Storage caching systems leverage memory-based storage (flash or DRAM) installed in the server or on the network to off-load I/O from the traditional shared storage system and storage network. Caching systems automatically place recently accessed data into the memory-based storage area. These systems have the potential to prolong the life of the storage network and overall storage system. They are also a very popular first step on the path to the solid state data center. As a result competitive systems have flooded the market. Here is what to look for.
Many of the caching systems on the market tend to focus on a particular platform. Some, for example, only accelerate VMware environments, others a specific operating system. The key is to find one that will fix your particular I/O problem. For example, if your problem area is VMware, then look for caching systems that specifically support VMware. If you have a Microsoft SQL performance problem then you may be better served by finding a file aware or even SQL aware system.
[ What else do you need? Read Is Scale-Out Storage A Must Have? ]
In addition to supporting the specific platform you need to accelerate, the other consideration is the storage protocol that the platform uses. Caching is a relatively low level I/O activity so these systems need to understand what is happening at a protocol level. As a result, you will see that each of the caching systems will often support a specific protocol. For example, if you are hosting your VMware images on NFS, then look for a caching system that will support NFS.
In-Server or In-Network
An area of confusion with server caching systems is where should the caching occur? Some systems leverage memory-based storage in the server and others are network based. The network-based systems were originally a caching appliance installed between the servers and the storage. It acted as a shock absorber for read traffic. Increasingly, though, we are seeing the systems that network the flash storage that is already installed in the servers, essentially aggregating them into a common pool of storage.
The obvious differentiator between the implementation types (server vs. network) is that in-server systems are less dependent on the speed and quality of a network in order to maintain performance. But the capacity of memory storage of in-server systems may not be used as efficiently since that capacity is captive to a single host. Also, in-server systems can have performance issues in VMware environments when a VM is migrated. Network systems may introduce latency but they are more resilient to flash or server failure and typically have less issues when VMs are migrated to other servers.
Block vs. File
A final consideration is if the cache is going to be file based or block based.
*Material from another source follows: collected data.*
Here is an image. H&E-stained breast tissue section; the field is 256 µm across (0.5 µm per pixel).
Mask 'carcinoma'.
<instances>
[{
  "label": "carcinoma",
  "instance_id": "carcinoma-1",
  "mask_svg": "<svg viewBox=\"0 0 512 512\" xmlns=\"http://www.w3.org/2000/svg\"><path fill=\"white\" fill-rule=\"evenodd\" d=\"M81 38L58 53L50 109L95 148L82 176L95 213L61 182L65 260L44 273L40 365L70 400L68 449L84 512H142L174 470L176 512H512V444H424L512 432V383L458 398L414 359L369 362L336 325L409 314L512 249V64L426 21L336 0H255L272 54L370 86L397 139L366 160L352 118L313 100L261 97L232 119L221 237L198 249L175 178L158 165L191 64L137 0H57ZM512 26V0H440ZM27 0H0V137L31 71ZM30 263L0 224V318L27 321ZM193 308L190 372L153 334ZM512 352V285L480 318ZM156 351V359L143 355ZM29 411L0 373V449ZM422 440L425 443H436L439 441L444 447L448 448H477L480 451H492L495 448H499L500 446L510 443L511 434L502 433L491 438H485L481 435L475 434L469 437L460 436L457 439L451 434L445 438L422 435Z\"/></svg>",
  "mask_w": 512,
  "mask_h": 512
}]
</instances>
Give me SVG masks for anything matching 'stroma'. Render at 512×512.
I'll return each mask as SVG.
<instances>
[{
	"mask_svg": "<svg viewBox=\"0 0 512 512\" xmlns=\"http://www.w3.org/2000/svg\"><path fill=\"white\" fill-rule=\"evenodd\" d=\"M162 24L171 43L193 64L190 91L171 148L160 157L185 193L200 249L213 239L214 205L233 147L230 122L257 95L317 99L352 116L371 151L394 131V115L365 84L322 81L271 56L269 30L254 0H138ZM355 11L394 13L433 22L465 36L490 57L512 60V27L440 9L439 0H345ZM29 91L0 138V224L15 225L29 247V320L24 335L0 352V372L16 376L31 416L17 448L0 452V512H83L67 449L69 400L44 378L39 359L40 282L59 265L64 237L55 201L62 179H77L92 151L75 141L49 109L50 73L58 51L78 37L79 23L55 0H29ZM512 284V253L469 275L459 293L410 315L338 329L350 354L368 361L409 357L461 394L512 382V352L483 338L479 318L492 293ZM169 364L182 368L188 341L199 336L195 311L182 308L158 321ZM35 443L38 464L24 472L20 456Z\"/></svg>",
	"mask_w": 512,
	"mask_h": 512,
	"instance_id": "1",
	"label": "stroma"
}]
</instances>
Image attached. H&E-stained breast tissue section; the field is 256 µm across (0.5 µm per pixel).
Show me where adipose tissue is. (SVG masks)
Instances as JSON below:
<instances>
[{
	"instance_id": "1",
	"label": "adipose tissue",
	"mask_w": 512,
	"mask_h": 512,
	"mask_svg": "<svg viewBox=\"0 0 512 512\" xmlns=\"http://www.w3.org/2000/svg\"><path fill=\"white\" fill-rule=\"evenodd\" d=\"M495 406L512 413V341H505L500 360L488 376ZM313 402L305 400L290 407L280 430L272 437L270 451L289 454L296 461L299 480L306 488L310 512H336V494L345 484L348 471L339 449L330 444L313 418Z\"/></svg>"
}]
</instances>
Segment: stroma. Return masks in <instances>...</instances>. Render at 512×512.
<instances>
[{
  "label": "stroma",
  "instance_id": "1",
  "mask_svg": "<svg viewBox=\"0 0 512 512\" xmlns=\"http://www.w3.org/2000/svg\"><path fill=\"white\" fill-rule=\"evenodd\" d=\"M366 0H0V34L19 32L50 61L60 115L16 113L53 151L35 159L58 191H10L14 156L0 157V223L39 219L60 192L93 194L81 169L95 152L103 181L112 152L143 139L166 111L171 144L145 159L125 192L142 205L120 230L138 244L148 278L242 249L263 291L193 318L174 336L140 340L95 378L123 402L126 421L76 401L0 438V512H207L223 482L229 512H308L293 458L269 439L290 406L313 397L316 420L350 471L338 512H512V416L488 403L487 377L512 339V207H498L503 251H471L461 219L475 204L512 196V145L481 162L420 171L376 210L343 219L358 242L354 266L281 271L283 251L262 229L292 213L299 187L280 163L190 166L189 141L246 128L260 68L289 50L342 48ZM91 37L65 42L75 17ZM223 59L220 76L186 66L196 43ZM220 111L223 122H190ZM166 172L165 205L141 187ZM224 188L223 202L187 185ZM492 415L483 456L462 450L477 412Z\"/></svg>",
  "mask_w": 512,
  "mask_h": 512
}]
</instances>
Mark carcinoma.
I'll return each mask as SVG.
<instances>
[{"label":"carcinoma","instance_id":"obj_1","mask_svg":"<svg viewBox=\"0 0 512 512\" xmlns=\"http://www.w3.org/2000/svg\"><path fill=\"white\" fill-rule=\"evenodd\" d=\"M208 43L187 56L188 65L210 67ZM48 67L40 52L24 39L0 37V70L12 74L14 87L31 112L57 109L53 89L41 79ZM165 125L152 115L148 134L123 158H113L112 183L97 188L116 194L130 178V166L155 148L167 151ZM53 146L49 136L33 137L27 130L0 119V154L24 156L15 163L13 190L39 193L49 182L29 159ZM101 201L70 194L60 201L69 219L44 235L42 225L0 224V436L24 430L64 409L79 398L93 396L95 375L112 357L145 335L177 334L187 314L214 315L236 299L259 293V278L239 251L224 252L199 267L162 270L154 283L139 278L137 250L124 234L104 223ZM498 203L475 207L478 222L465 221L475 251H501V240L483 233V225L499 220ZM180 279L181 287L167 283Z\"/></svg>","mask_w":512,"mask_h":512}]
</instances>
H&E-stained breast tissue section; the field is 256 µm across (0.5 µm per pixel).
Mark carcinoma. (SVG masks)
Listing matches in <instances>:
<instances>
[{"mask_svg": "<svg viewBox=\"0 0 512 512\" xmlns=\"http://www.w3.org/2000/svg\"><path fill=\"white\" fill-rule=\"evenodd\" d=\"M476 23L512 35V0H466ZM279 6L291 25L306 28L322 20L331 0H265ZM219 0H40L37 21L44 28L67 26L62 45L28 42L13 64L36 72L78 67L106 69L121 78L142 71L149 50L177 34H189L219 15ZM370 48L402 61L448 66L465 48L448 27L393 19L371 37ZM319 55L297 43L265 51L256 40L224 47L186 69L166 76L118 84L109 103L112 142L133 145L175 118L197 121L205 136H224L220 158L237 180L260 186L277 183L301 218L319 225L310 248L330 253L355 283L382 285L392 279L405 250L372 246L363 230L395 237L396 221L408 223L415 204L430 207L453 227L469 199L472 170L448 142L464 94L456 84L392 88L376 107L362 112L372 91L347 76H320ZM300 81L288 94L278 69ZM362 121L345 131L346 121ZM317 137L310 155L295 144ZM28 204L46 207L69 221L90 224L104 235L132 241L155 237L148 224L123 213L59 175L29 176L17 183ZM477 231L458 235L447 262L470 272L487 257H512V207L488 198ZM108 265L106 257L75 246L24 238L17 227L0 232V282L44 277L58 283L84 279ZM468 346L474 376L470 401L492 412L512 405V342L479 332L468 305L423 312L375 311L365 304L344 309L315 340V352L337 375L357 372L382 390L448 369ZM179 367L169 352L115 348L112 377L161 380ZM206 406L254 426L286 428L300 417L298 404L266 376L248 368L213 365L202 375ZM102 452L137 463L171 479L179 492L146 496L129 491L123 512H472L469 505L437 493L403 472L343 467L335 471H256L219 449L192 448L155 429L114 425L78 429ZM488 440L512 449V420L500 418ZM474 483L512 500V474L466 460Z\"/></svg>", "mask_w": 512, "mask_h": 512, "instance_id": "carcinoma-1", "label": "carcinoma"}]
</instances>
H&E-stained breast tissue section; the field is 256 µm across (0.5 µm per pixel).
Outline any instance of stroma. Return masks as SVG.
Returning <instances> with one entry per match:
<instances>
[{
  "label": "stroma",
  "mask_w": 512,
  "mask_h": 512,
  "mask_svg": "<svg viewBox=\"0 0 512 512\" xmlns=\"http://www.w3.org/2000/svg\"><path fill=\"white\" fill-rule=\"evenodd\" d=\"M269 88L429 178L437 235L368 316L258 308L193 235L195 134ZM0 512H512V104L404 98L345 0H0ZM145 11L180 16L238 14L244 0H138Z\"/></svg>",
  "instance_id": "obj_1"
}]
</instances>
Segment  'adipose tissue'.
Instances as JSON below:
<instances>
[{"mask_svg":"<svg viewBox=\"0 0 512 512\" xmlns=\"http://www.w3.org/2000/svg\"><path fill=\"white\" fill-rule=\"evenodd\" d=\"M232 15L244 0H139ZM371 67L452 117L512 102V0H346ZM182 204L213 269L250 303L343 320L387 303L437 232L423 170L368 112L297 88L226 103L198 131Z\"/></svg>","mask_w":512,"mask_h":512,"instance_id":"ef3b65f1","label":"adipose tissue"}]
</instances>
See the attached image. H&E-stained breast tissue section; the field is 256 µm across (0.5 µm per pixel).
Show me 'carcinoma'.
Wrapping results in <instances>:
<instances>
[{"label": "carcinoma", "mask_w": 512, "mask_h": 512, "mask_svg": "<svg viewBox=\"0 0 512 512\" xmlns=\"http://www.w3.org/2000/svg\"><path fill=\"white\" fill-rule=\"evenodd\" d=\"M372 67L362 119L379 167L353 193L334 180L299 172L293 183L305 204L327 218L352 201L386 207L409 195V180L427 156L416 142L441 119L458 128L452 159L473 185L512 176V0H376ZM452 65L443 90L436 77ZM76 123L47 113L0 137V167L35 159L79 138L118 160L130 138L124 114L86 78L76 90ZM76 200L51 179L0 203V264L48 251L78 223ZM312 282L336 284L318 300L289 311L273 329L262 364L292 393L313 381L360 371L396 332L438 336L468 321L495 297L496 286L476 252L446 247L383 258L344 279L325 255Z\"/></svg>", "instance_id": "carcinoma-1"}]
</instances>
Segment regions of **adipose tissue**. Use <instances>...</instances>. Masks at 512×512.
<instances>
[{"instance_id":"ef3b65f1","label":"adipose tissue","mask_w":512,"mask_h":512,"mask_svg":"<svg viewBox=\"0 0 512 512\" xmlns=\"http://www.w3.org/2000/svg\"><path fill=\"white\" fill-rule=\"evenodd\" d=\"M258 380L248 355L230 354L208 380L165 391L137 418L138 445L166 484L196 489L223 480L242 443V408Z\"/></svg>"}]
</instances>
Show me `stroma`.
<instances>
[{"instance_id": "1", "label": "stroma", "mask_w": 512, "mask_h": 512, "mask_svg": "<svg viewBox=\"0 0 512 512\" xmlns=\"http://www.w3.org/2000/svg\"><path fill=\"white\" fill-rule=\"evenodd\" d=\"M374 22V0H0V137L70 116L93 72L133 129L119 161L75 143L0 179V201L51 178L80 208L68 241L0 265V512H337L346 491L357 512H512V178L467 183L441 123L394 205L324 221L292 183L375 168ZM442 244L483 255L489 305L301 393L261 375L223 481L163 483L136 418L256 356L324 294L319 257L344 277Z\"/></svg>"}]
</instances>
Block-based systems work independent of the files being accessed and move the most active blocks of data into the cache. This capability makes implementation easier in a virtualized environment because the cache can work across VMs.
File-based systems are more aware, and allow for specific files to be monitored and accelerated, in some cases even pinned to the cache storage area. Using a file-based cache may mean either installing inside the caching software inside the Guest OS or leveraging a separate NFS share, but they may be more efficient since they can focus only on the files that need accelerating. As a result, they may require a smaller investment in SSD capacity and therefore less expensive. Some manual interaction is typically required to get this efficiency so there has to be available IT staff to fine-tune them.
Off-storage system caching is a crowded market and we encounter another new vendor at least once a week. There are plenty of good off-storage caching systems but no perfect solutions. The key for product selection is to look for a system that covers your specific performance need. Until the market matures you may also find it better to use two or three systems in your data center based on what needs acceleration.